心を彩ってくれるラブコメ

この小説への思いを綴りたくなってしまい、急いでアカウントを作り投稿しています。初めてのレビュー投稿ですから、長くまとまりもなく参考にならないかもしれませんが、どうか投稿させてください。

11月末のことです。ちょうど中間試験直前で勉強しなければならなかったのに、TwitterのTLを漁っていると可愛らしく女の子がピースしてる書影が流れてきたのです。見た目がドストライクだったので詳しく調べてみるとこのページに辿り着きました。それからは、勉強など忘れて154話まで更新されてましたが一気に読んでしまいました。当然、試験は散々な結果に終わりましたが、それでも後悔はしない、それほどに惹かれてしまう作品だったのです。
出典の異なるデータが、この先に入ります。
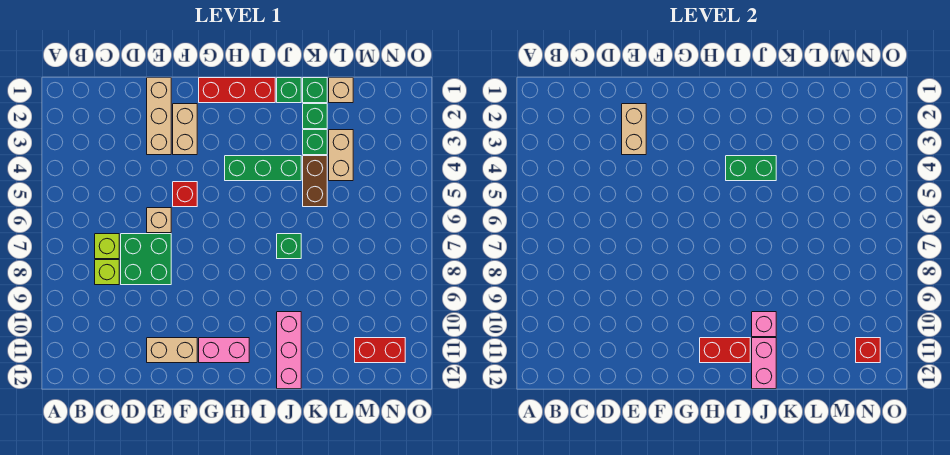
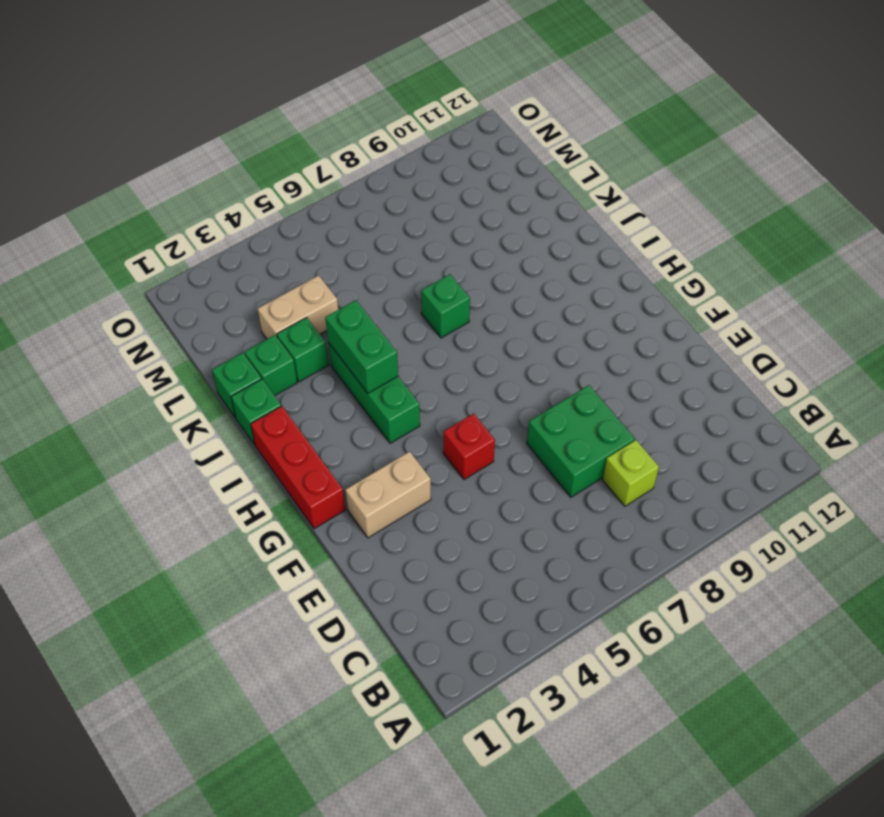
none -> lime brick C7 level 1
none -> tan brick E1:E3 level 1
none -> tan brick E6 level 1

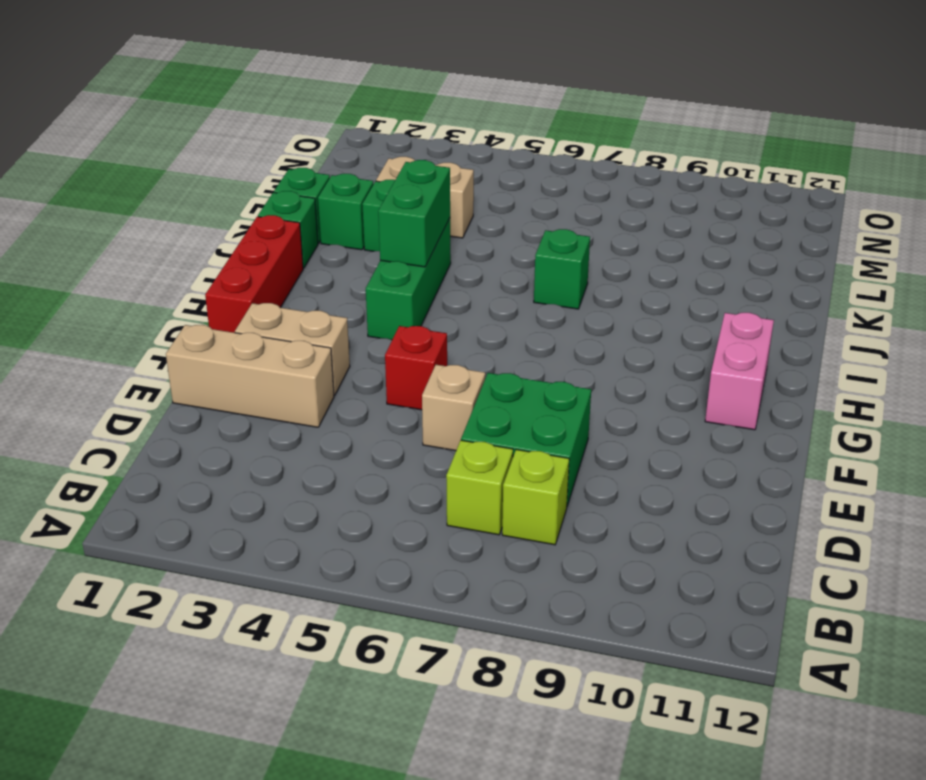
none -> tan brick E11:F11 level 1
none -> pink brick J10:J12 level 1
none -> brown brick K4:K5 level 1

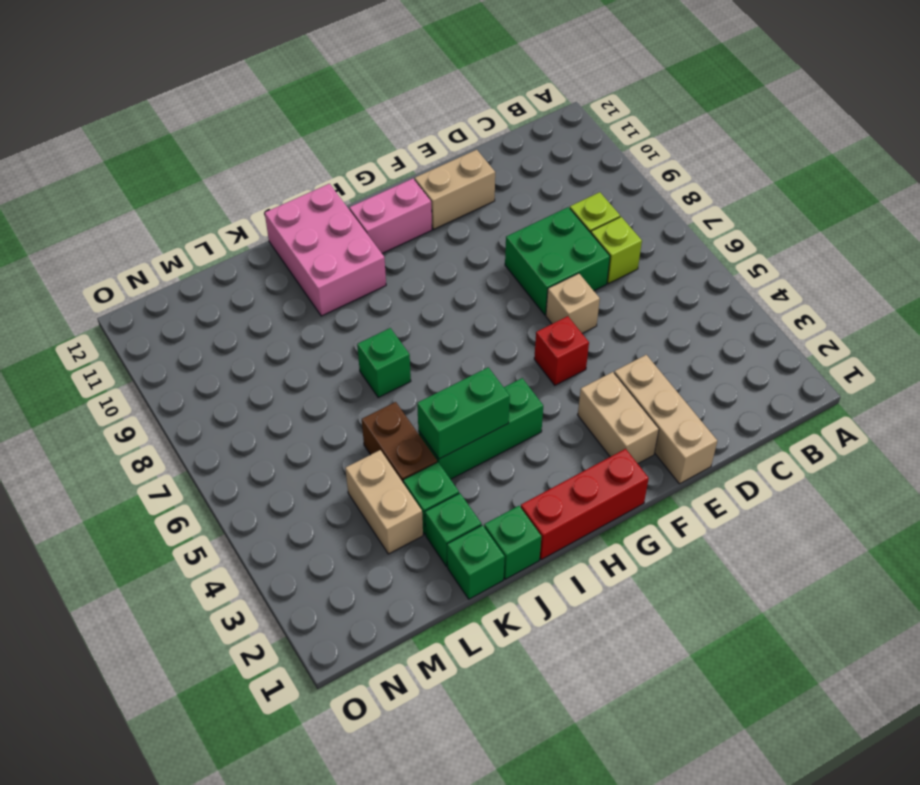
pink brick I10:J12 level 1 -> pink brick J10:J12 level 1
none -> tan brick L1 level 1
none -> red brick M11:N11 level 1
none -> tan brick E2:E3 level 2

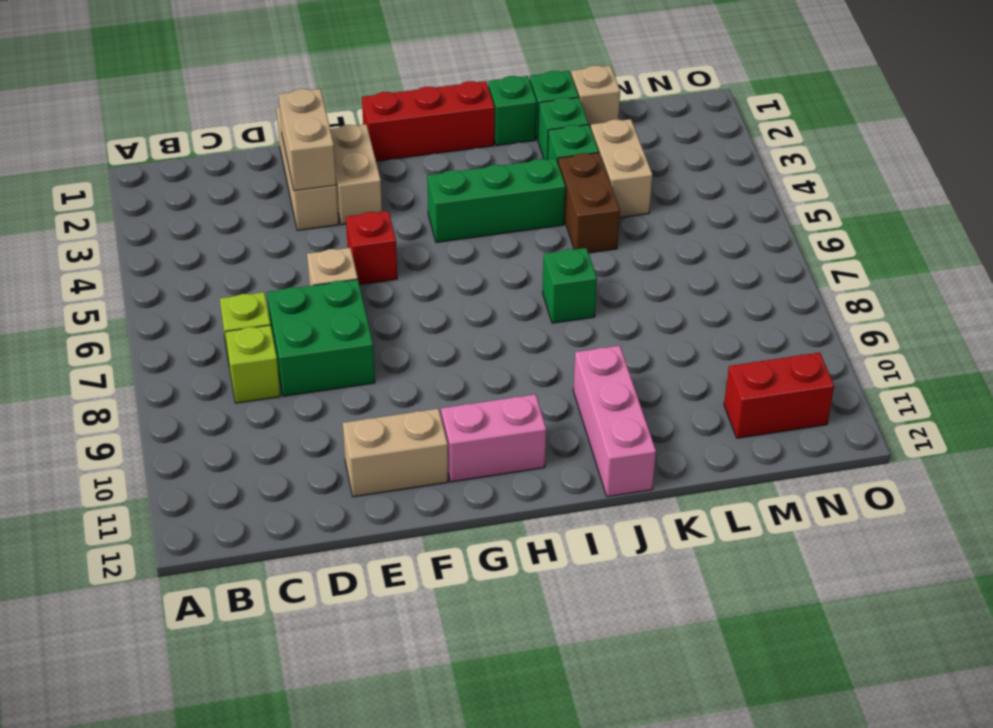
none -> red brick H11:I11 level 2
none -> green brick I4:J4 level 2
none -> pink brick J10 level 2

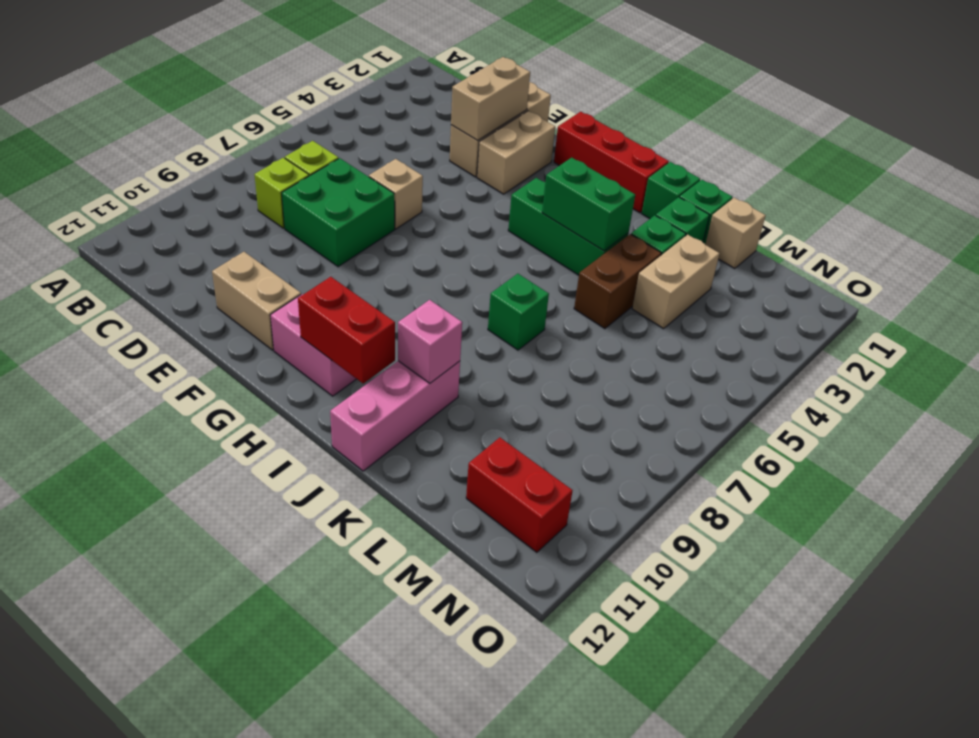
none -> red brick F5 level 1
none -> pink brick J11:J12 level 2
none -> red brick N11 level 2

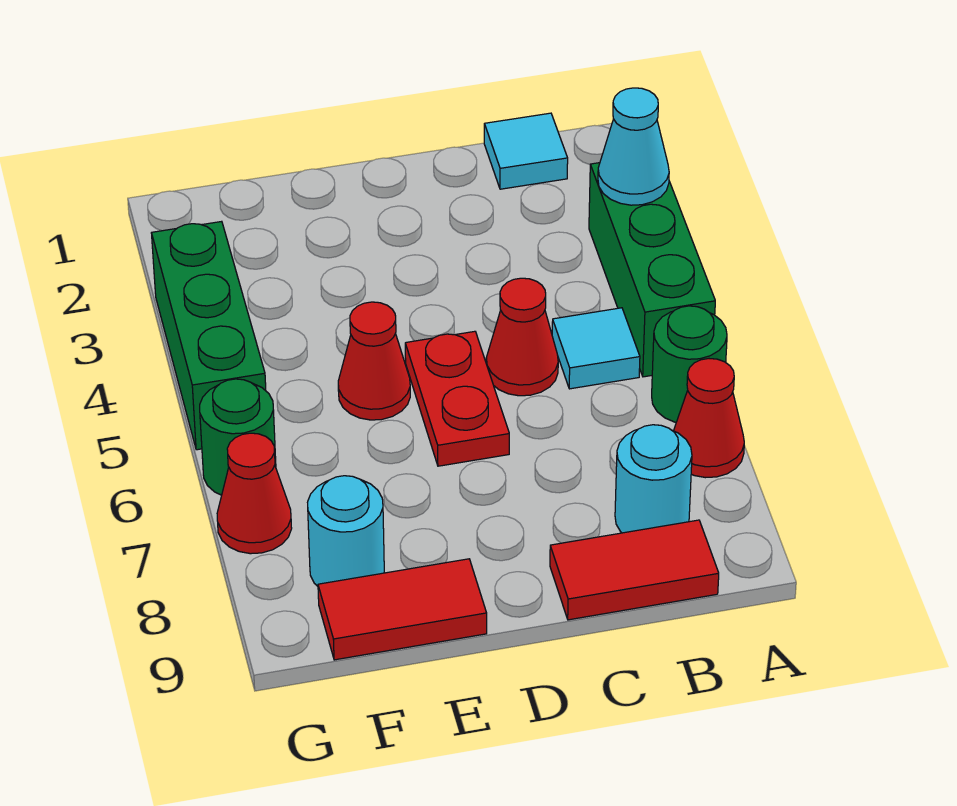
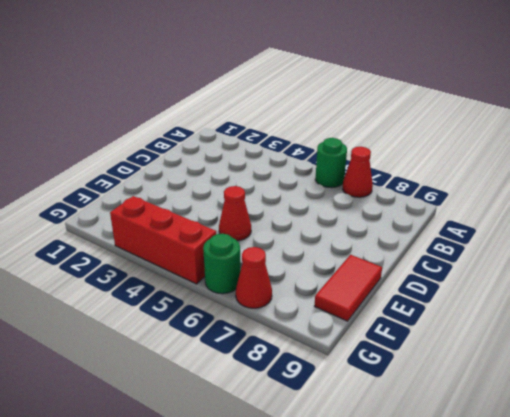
red brick G3:G5 level 1 -> green brick G3:G5 level 1
none -> green brick A3:A5 level 1
none -> cyan tile B1 level 1
none -> cyan tile B5 level 1

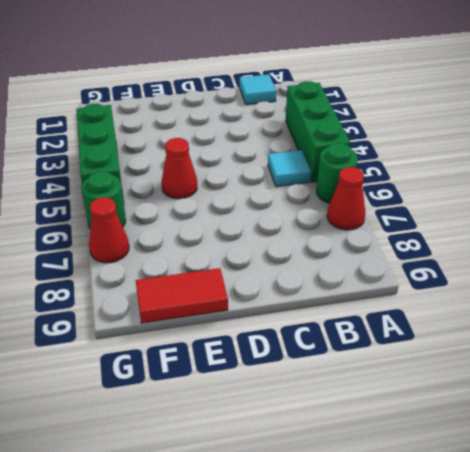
none -> cyan round brick B8 level 1
none -> red tile B9:C9 level 1
none -> red cone C5 level 1

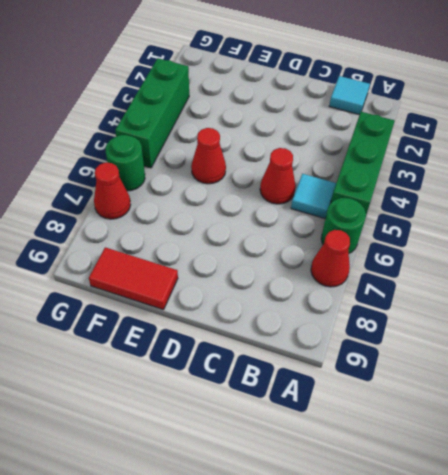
none -> cyan round brick B8 level 1
none -> red tile B9:C9 level 1
none -> red plate D5:D6 level 1

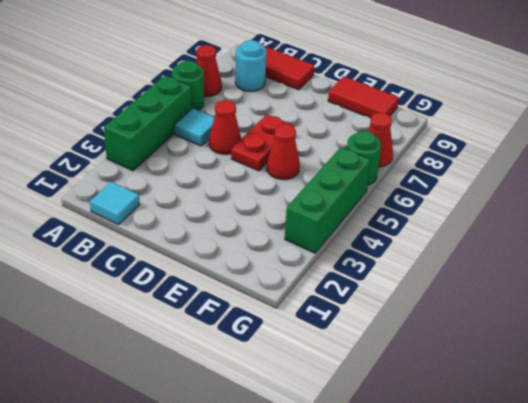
none -> cyan round brick F8 level 1
none -> cyan cone A3 level 2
この小説の最大の良さは「とても甘いのに、とても苦いこと」でしょう。甘いだけのラブコメも苦いだけのラブコメも、私の場合はどこかで読むのが辛くなってしまう。こんなに甘いはずはないのに、こんなに苦くなくてもいいのに...と。しかし、この作品は両者のバランスがきちんと取れているのです。また、割とありがちなパターンなのですが、何かすごい能力を持ってる人がいるわけではありません。みんながみんな、実在していそうな純粋な人間なのです。まとめると、現実味があり感情移入しやすい作品ということです。(もちろん、小説は小説ですから、100%丸々現実要素というわけではありませんよ?)
ただでさえ多感な時期の高校生、それぞれが抱える過去や背景、そして高校生たちを取り巻く人々...感情移入して、彼らの世界に飛び込むと、彼らの喜びや苦しみ、様々な感情が私の心に伝わってきて、ずっと見守っていきたいと思うのです。不思議なことに、自分が朝原のようになりたいとは思いません。ただ、朝原や朝凪をはじめとした「彼ら」には、自分自身で納得できる道を選び取って進んでほしい、そしてそれを見守っていたいと思うのです。

そして、次に良いところは「読みやすい上に癒やしてくれること」でしょう。前で述べたように感情移入していると、彼らが楽しい時間を過ごしてくれていると、こっちも楽しくなってくるのです。彼らが生み出すほんわかとした暖かい時間は疲れ切った私の心を癒やしてくれます。また、展開にもメリハリがあり非常に読みやすいです。甘々一直線の平坦なストーリーではなく、甘さの裏に隠れた苦みが出てきたり、その苦みを越えた先には新たな甘さがあったりと、非常にテンポがよいので読むのをやめることができません!しかも、その新たな甘さがただ砂糖をマシマシにしたような単純なものではなく、きちんと彼ら自身が人生の中で試行錯誤して完成した甘さなんですよね。(かなり私の語彙力がなくて伝わりにくい表現ですね...すみません...)

Web版では一部に不自然なストーリー展開がみられるというレビューがあって、私もそれを否定はしません。しかし、毎朝7時にこれだけのクオリティのものが無料で読めるのですから、全くマイナス要素ではありません。というより、不自然といってもそこまで気になるようなものではありません。ですので、まだ読んでいない人は気にせずに読んでもらえたらなと思います。そして、昨日(12月24日)書籍版が発売されて1度読み通しましたが、いわゆる不自然な部分はほぼ無くなっていて、かなりの完成度です。期待をはるかに超えてくれました。また、Web版と違うイベントも盛り込まれていたので、既にWeb版を読んでいるという人も比べながら十分楽しめる内容になっています。ぜひ書籍版も手に取ってもらえればなと思います。

長文大変失礼いたしました。また、ここまで読んでくださった方、ありがとうございます。この小説がより多くの人の心を癒やし、彩ってくれることを期待して締めたいと思います。本当にありがとうございました。